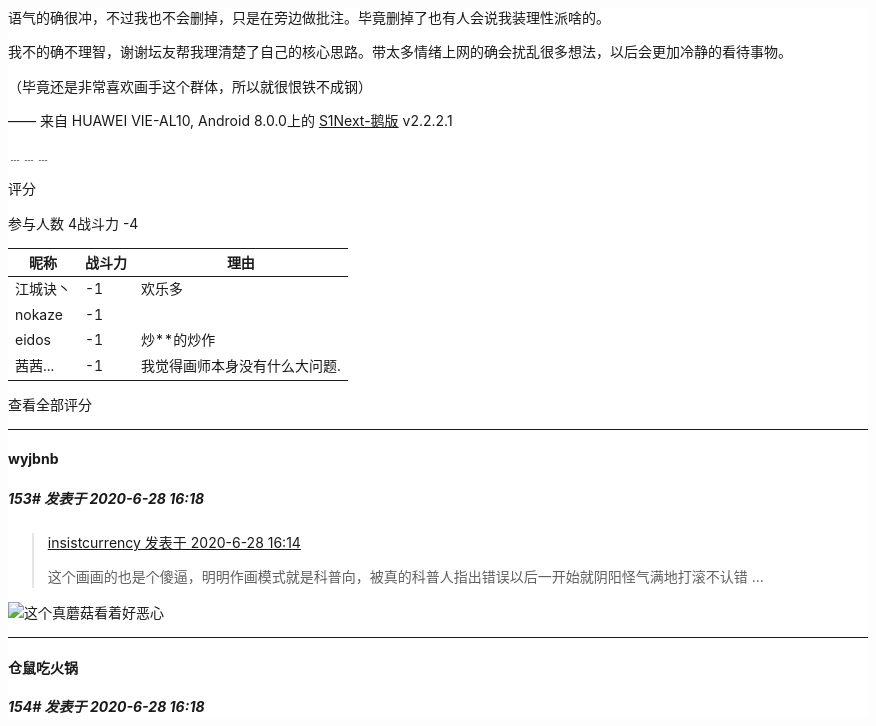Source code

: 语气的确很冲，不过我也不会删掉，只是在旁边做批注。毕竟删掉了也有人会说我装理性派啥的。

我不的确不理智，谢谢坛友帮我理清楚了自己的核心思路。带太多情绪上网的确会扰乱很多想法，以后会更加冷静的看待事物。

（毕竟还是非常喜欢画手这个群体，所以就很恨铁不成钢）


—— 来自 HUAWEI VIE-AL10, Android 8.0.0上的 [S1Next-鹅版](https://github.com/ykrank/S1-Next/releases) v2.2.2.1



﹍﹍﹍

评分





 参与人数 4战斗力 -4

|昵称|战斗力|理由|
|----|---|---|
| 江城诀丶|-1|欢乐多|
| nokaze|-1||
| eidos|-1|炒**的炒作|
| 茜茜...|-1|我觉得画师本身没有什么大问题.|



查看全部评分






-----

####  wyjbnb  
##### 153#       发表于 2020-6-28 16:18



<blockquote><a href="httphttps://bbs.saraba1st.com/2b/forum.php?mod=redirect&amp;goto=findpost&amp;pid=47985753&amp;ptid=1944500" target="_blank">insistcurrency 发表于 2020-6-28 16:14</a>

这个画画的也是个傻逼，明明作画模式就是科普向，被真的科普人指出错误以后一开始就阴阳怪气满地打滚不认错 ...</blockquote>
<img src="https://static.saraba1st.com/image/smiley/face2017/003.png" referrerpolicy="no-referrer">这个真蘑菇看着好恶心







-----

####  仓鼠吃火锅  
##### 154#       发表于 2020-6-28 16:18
^^^^^^^^^^^^^^^^
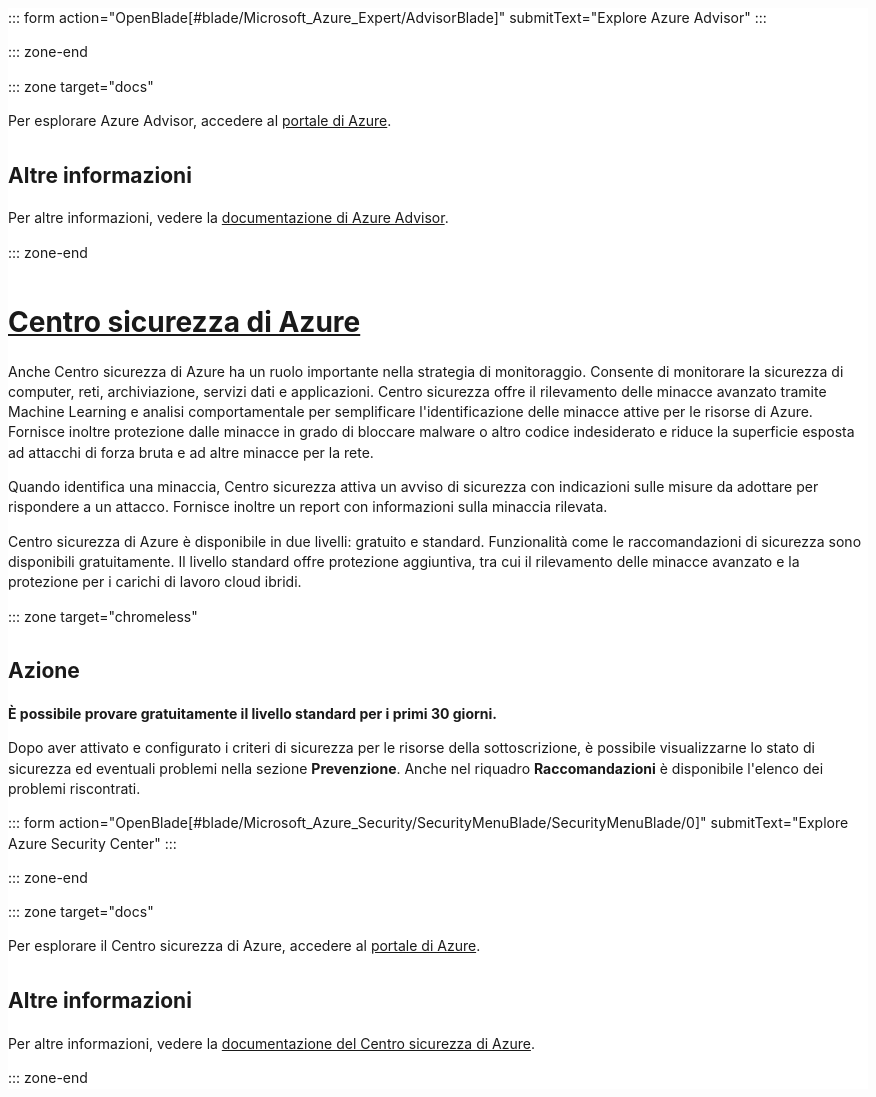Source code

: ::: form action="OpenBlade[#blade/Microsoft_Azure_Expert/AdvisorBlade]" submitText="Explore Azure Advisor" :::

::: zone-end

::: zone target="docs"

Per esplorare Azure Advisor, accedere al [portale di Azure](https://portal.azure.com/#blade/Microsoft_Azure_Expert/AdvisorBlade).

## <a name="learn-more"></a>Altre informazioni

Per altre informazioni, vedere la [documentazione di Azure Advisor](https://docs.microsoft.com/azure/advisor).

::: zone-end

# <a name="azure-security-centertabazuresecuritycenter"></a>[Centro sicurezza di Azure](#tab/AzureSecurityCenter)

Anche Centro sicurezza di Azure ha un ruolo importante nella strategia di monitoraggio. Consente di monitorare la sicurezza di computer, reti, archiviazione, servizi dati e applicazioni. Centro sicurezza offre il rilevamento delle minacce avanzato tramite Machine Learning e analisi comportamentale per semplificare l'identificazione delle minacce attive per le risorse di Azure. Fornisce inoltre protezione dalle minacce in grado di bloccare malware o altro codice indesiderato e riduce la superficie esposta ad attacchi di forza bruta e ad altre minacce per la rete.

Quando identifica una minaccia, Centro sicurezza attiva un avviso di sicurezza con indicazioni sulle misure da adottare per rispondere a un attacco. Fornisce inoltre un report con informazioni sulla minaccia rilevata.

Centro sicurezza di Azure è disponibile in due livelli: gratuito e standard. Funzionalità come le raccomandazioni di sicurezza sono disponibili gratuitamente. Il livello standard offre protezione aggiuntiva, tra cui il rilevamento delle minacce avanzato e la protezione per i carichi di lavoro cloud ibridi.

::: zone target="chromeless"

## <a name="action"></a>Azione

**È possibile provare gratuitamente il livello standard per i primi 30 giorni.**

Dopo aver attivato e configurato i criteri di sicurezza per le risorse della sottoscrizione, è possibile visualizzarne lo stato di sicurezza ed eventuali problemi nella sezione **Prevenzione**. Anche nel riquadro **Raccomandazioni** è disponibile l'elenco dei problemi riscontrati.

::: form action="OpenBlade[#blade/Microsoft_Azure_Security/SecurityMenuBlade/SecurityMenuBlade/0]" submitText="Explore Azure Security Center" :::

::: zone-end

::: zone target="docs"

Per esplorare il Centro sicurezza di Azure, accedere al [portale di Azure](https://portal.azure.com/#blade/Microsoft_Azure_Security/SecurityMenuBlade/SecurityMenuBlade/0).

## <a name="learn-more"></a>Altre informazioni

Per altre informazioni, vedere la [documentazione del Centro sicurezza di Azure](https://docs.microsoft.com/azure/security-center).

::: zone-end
^^^^^^^^^^^^^^^^
# [Exercise prompt]
Tally the lines in the entries above that contain the string "accedere", treating uppercase and lowercase as different. Give only the number.

# [Response below]
2